Alors que la guerre au Moyen-Orient a depuis fait flamber leurs coûts, certains fournisseurs demandent déjà une réouverture des discussions.
La plupart des familles de produits enregistrent même une baisse de prix net, comprise entre 0,3% et 0,5% : c'est le cas de l'épicerie salée, des produits frais, des produits laitiers et des boissons, rapporte l'Observatoire des négociations commerciales annuelles. Seuls l'épicerie sucrée et les surgelés sont en hausse, d'environ 1%, bien que l'organisme note une « absence de consensus » sur l'ampleur exacte de cette hausse entre fournisseurs et distributeurs.
Ces prix d'achat en gros ne correspondent pas forcément aux hausses constatées dans les supermarchés, qui dépendent des politiques commerciales des distributeurs.
Les négociations commerciales, qui ont eu lieu du 1er décembre 2025 au 1er mars 2026, sont encadrées par la loi Egalim, censée mieux protéger le revenu des agriculteurs qui fournissent la matière première aux industriels (groupes privés ou coopératives) qui les transforment.
Des négociations achevées avant la guerre au Moyen-Orient
La fin des négociations a coïncidé cette année avec le début de la guerre au Moyen-Orient, à l'origine d'une flambée des prix du pétrole, du gaz, mais aussi des emballages, des engrais et du gazole agricole.
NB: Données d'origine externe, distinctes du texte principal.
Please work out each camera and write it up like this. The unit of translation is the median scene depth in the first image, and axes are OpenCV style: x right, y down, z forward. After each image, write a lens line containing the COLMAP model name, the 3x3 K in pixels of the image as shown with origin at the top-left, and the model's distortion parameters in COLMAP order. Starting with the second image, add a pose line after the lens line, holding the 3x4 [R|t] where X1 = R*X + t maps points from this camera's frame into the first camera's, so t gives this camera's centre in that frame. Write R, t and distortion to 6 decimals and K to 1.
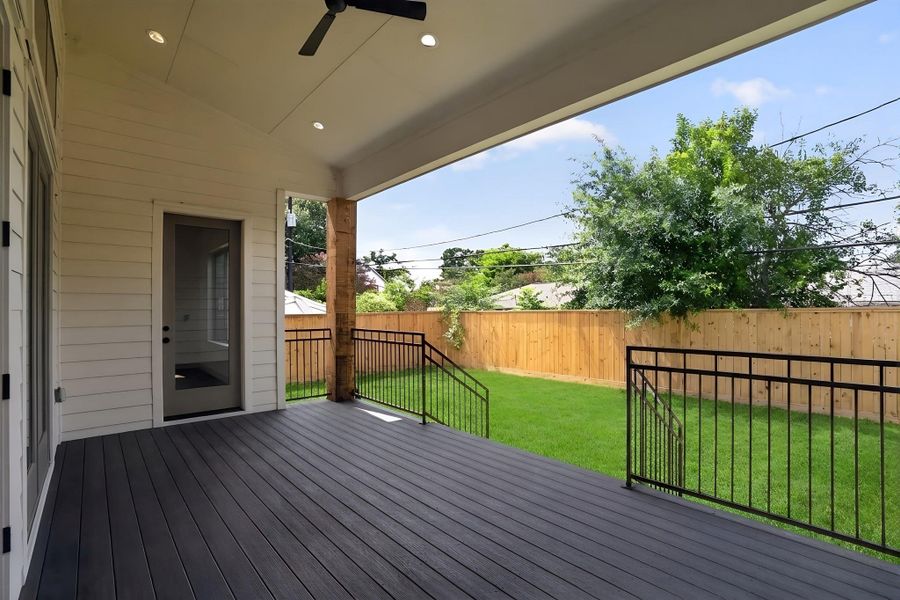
lens RADIAL K [[416.3, 0, 450.0], [0, 416.3, 300.0], [0, 0, 1]] dist [-0.038504, 0.000636]
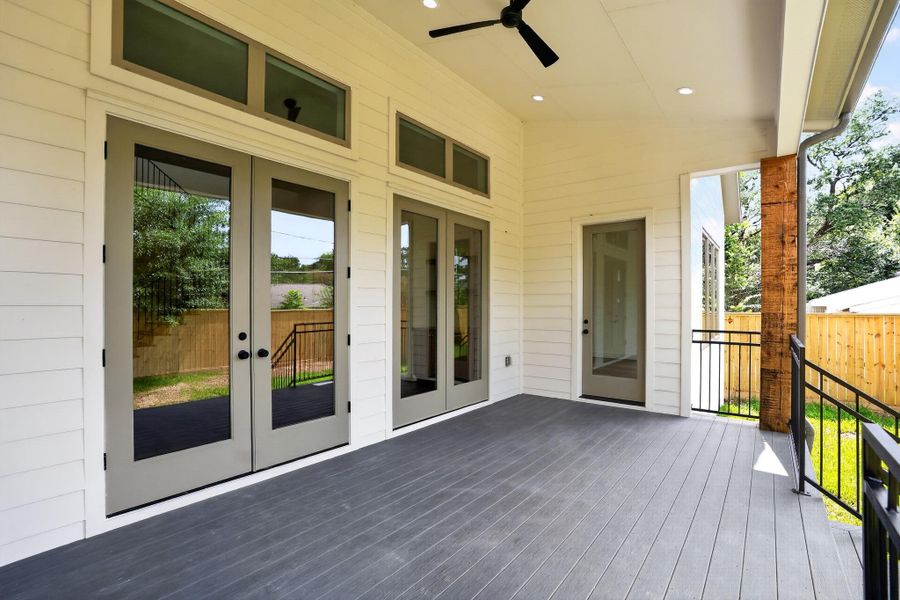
lens RADIAL K [[421.1, 0, 448.9], [0, 421.1, 304.7], [0, 0, 1]] dist [-0.055386, 0.000145]
pose [[0.150905, 0.004331, -0.988539, 0.440593], [0.019429, 0.999784, 0.007346, 0.002372], [0.988357, -0.020315, 0.150788, 0.393306]]
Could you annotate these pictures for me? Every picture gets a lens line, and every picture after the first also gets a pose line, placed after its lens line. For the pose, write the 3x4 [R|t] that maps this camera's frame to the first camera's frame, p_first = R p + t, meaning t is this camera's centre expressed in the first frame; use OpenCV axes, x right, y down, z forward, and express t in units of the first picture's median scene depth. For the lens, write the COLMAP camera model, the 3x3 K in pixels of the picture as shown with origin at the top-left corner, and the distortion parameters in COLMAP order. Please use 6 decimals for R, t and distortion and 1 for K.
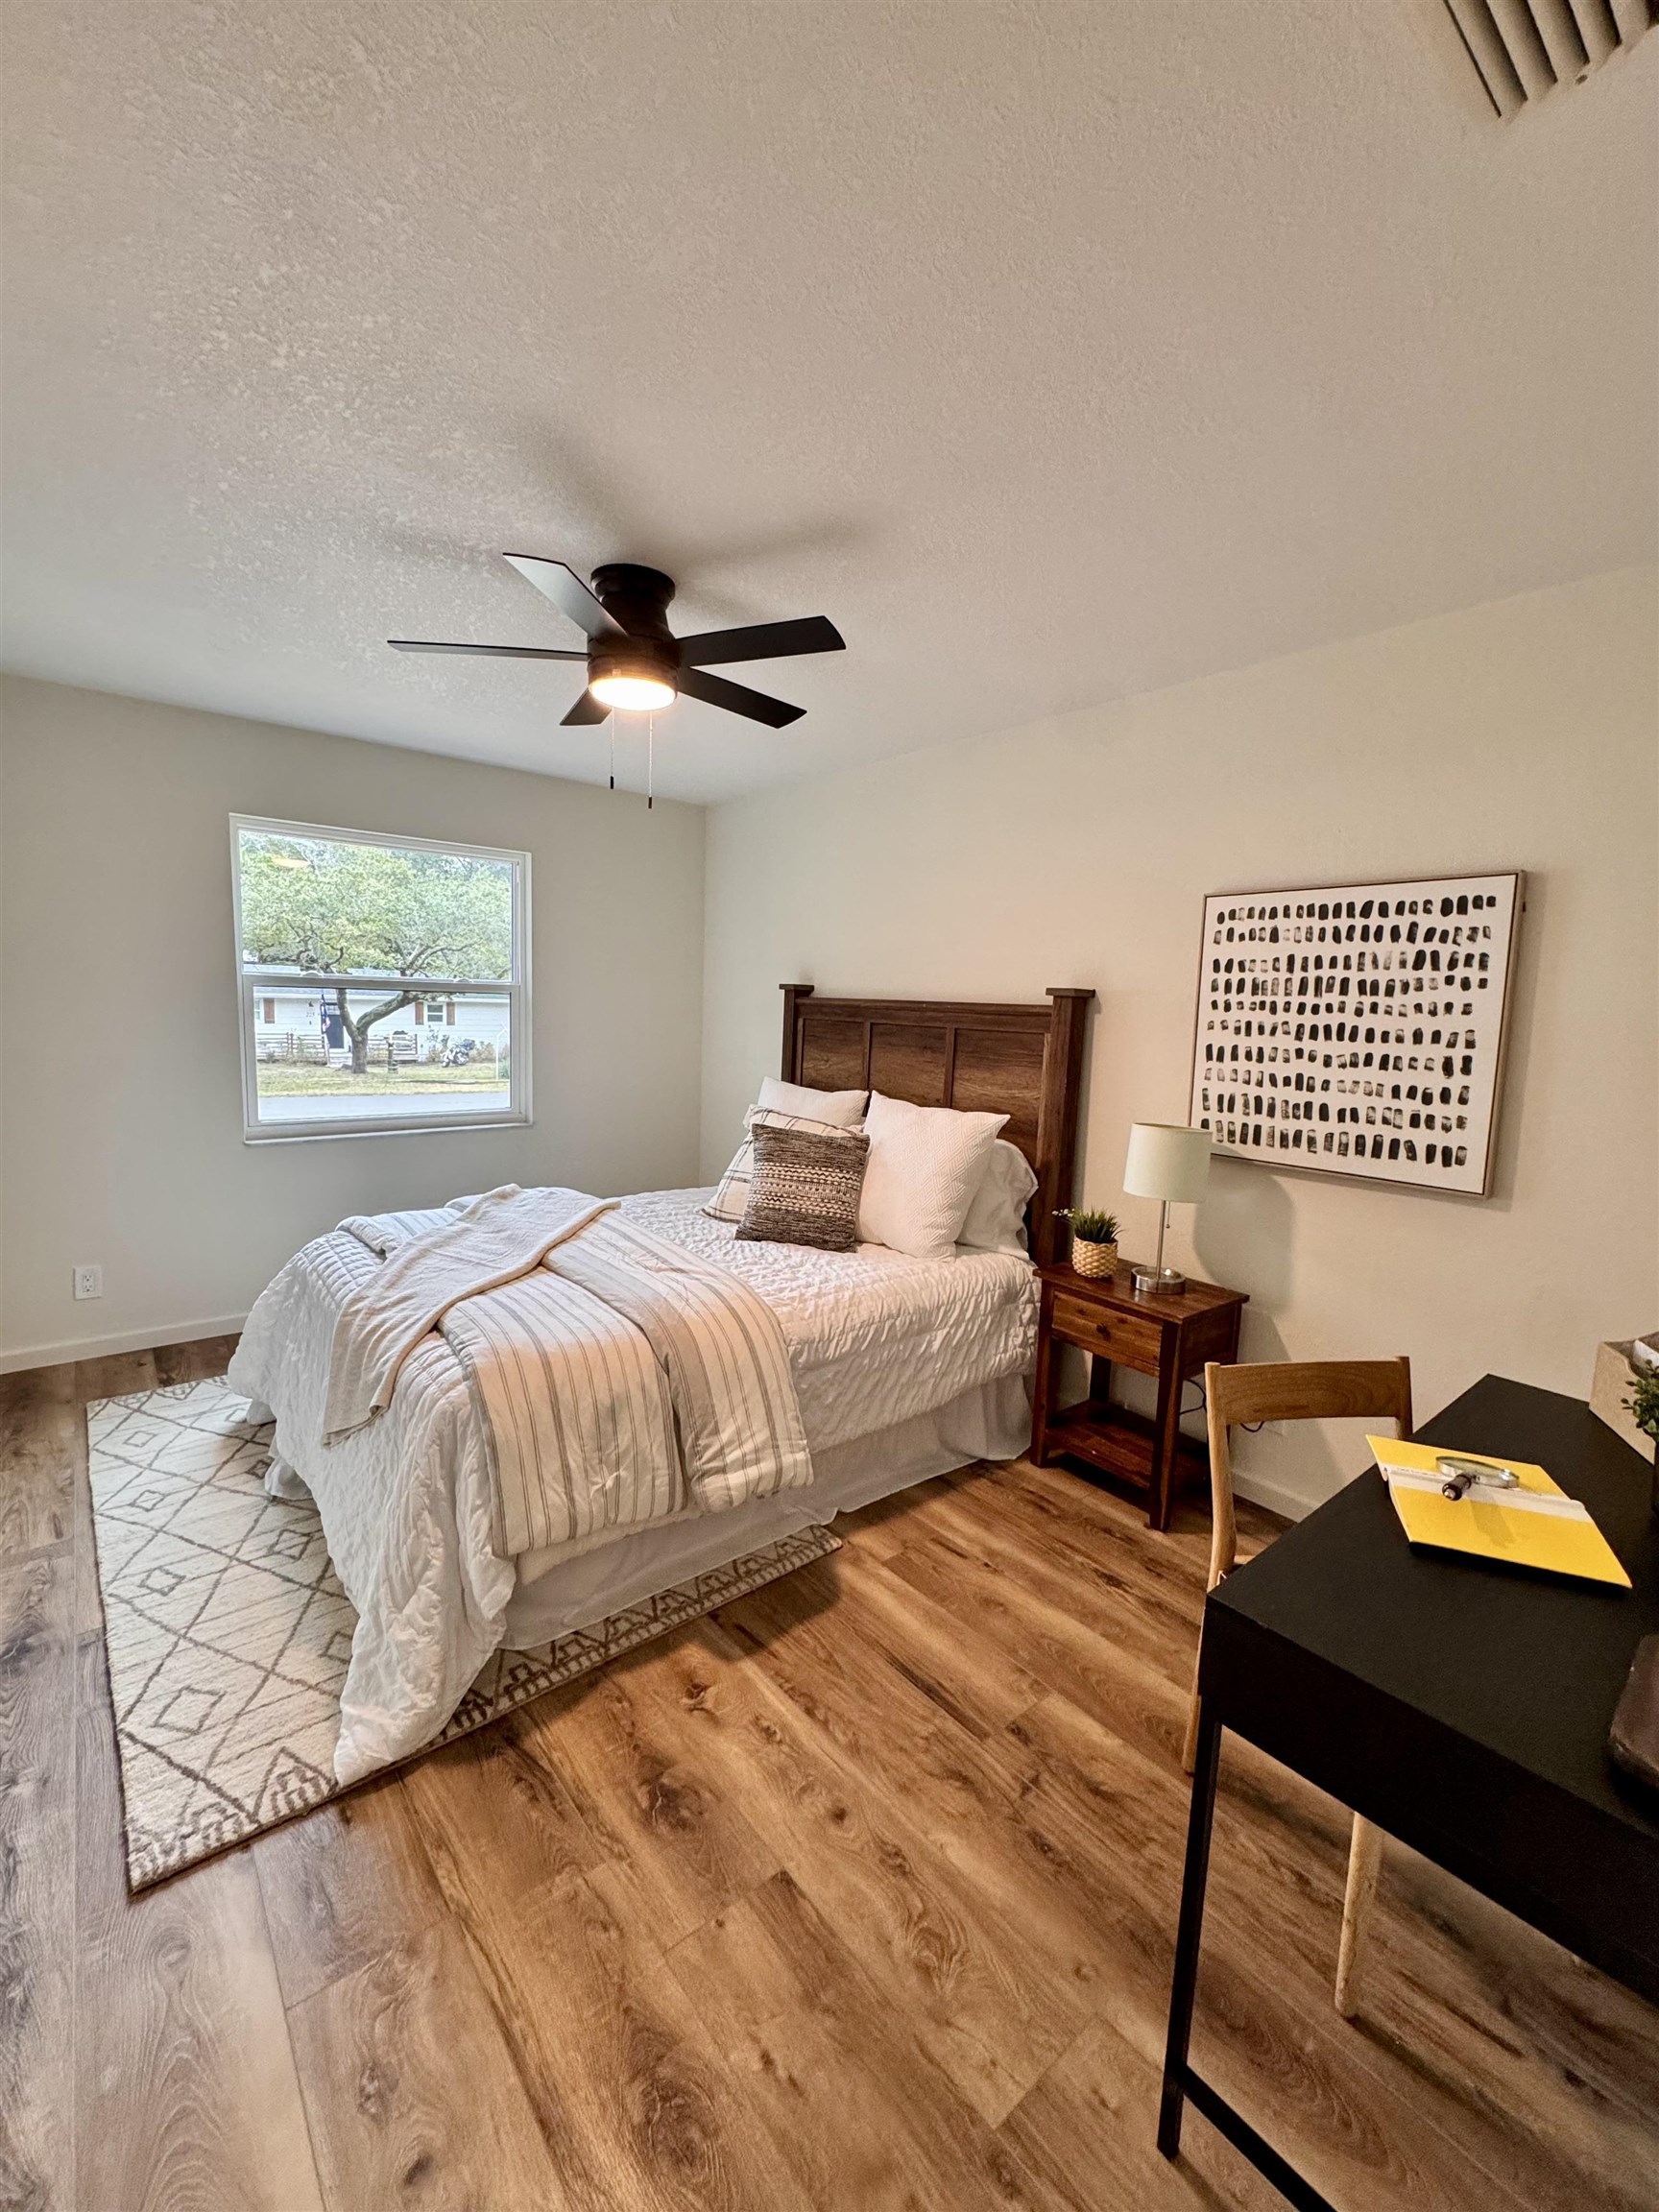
lens RADIAL K [[899.6, 0, 833.3], [0, 899.6, 1108.5], [0, 0, 1]] dist [-0.004571, 0.000552]
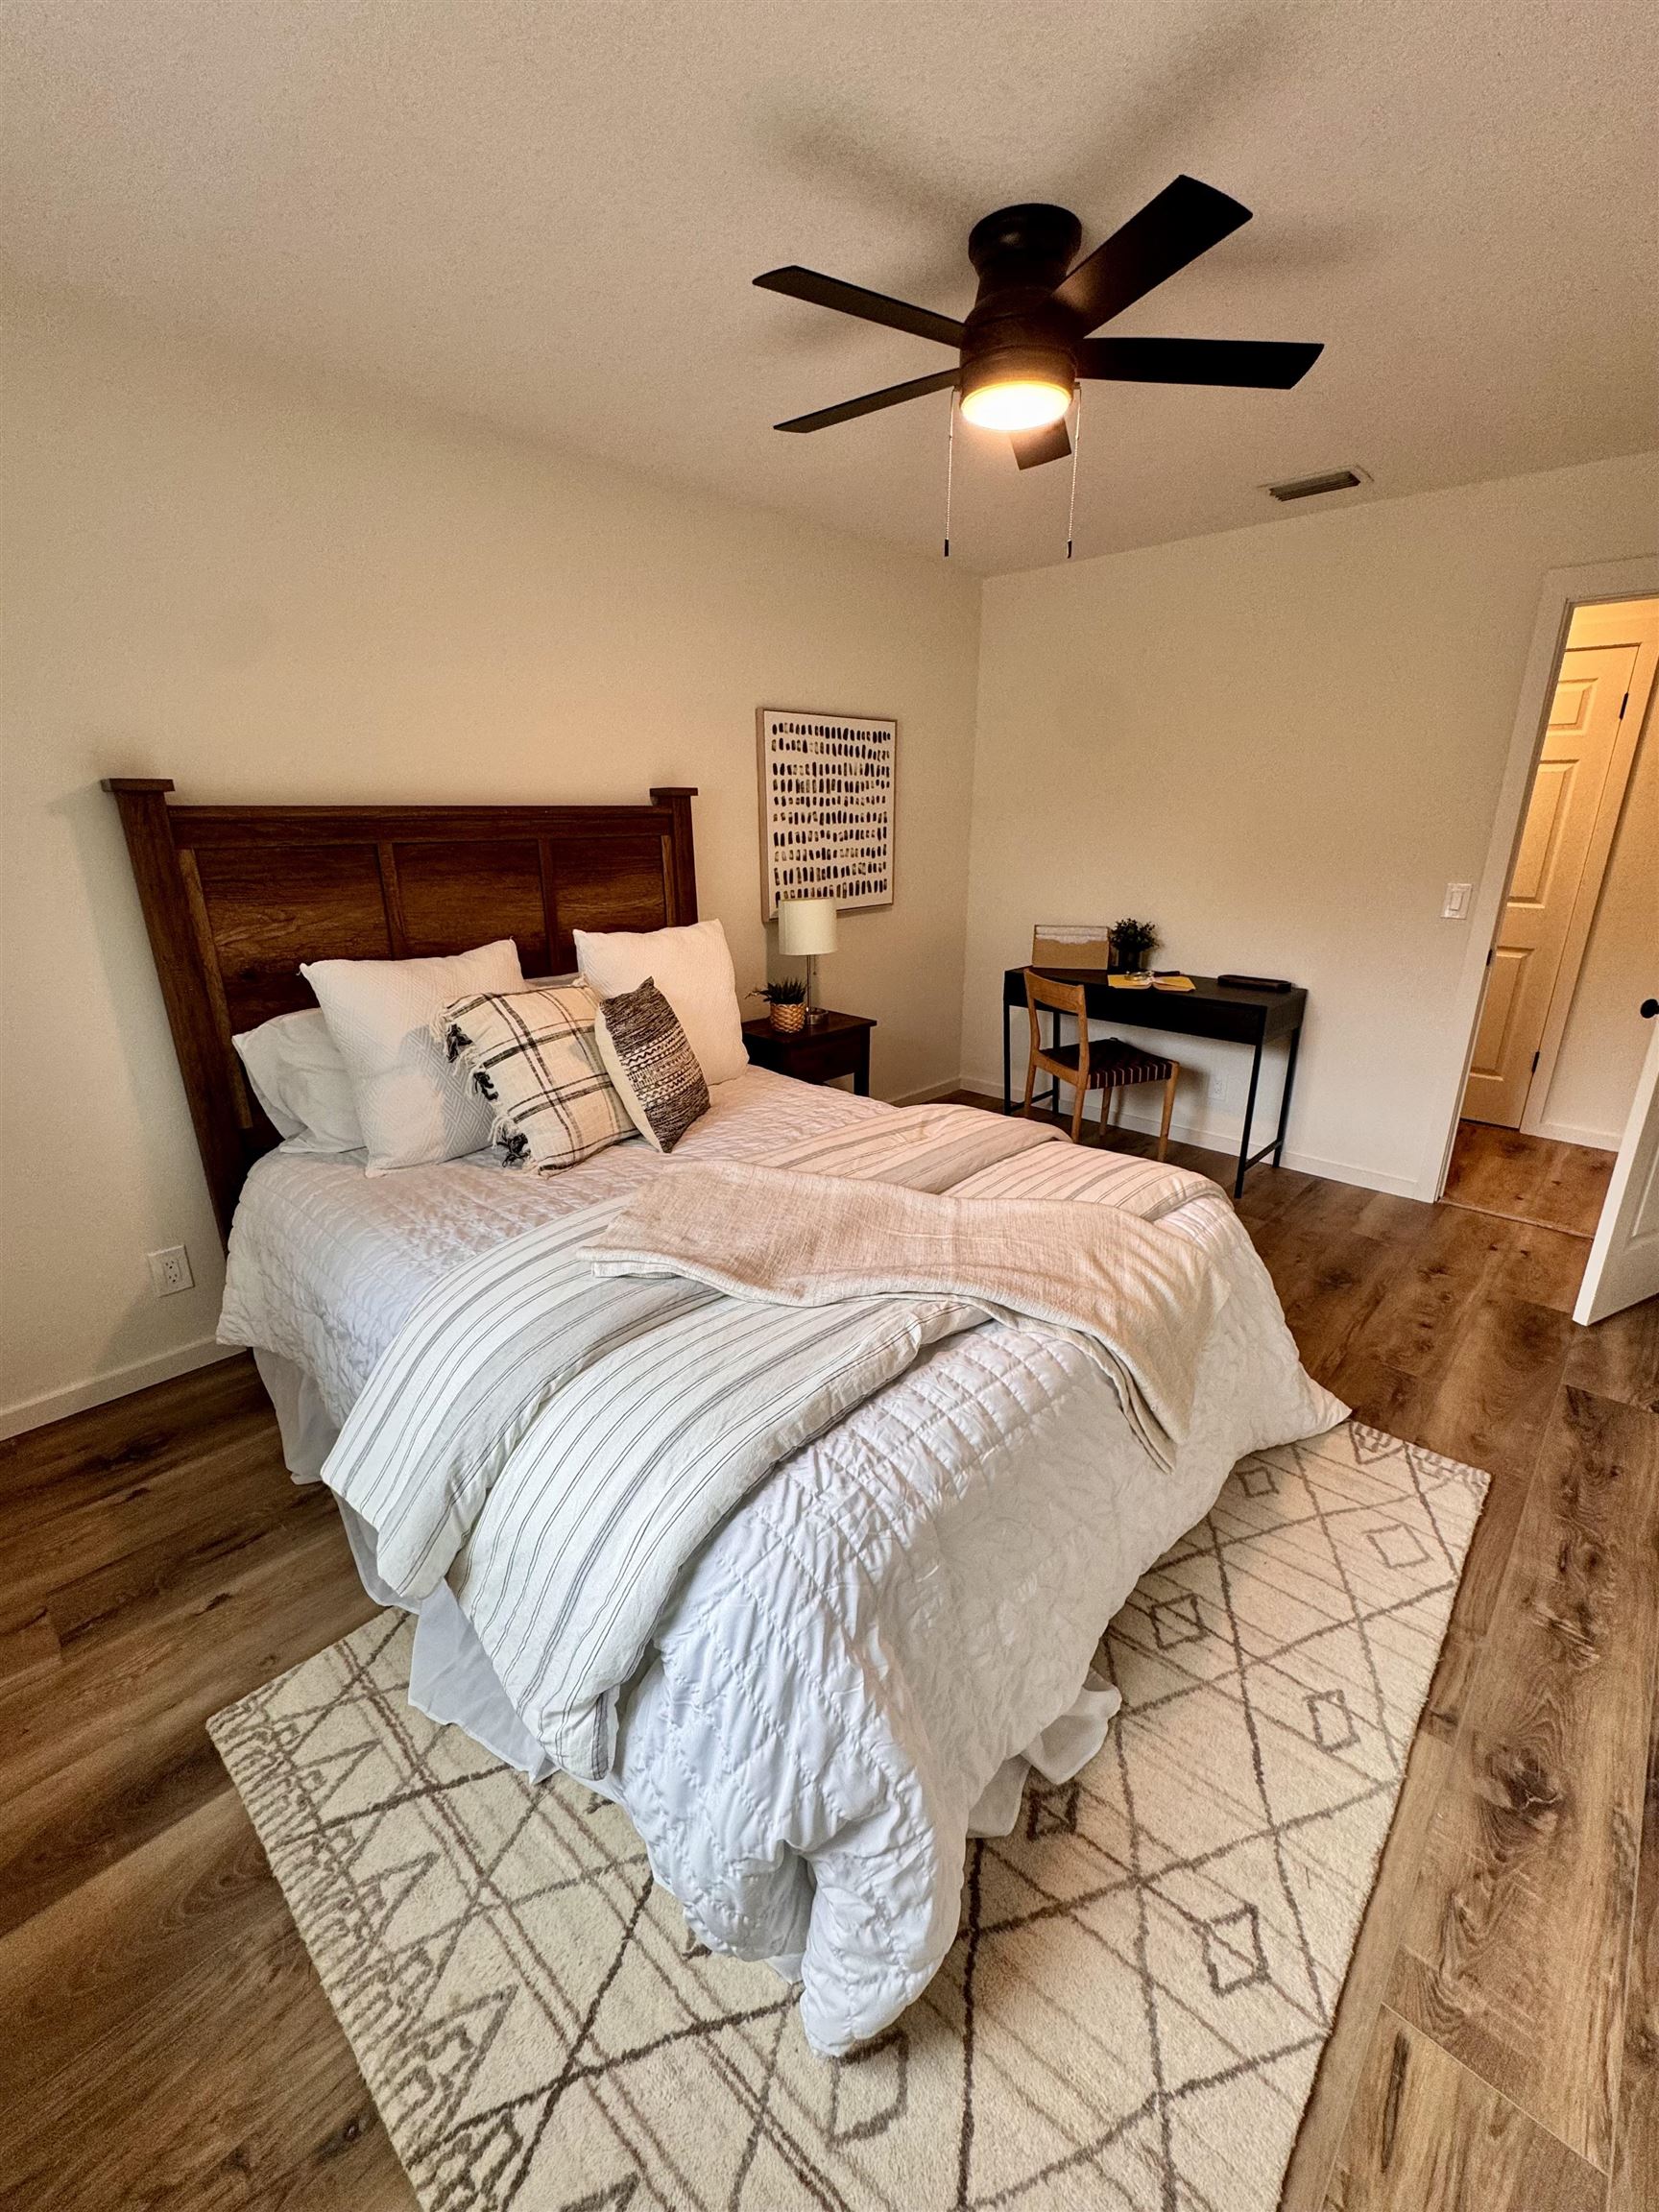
lens RADIAL K [[899.6, 0, 828.6], [0, 899.6, 1103.9], [0, 0, 1]] dist [-0.004571, 0.000552]
pose [[-0.114823, -0.346395, 0.931035, -1.044176], [0.114423, 0.926384, 0.358776, -0.185434], [-0.986774, 0.147728, -0.066735, 1.196905]]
Face à cette nouvelle donne, plusieurs industriels, comme les coopératives laitières derrière les marques Yoplait ou Soignon, ont demandé dès début avril une réouverture des négociations.
Ces demandes sont « limitées » et « prématurées », a rétorqué la Fédération du commerce et de la distribution (FCD). En outre, « des clauses de révision » permettent de rediscuter les contrats « dès lors que c'est justifié », expliquait fin avril à l'AFP la déléguée générale de la FCD, Judith Jiguet.
En mars 2022, après le déclenchement de la guerre en Ukraine, le gouvernement avait ordonné une réouverture des négociations. Mais la situation était différente, avait indiqué Bercy fin avril à l'AFP, citant notamment l'envol des prix du blé à l'époque ou « la sous-production d'électricité venue du parc nucléaire » en France. La réouverture des négociations 2026 « est une option, mais nous n'en sommes pas encore là », a déclaré le ministre du Commerce et des PME Serge Papin dimanche.
Lundi, Michel-Edouard Leclerc et le PDG de Coopérative U, Dominique Schelcher, ont affirmé que le prix du panier de courses serait stable à court terme.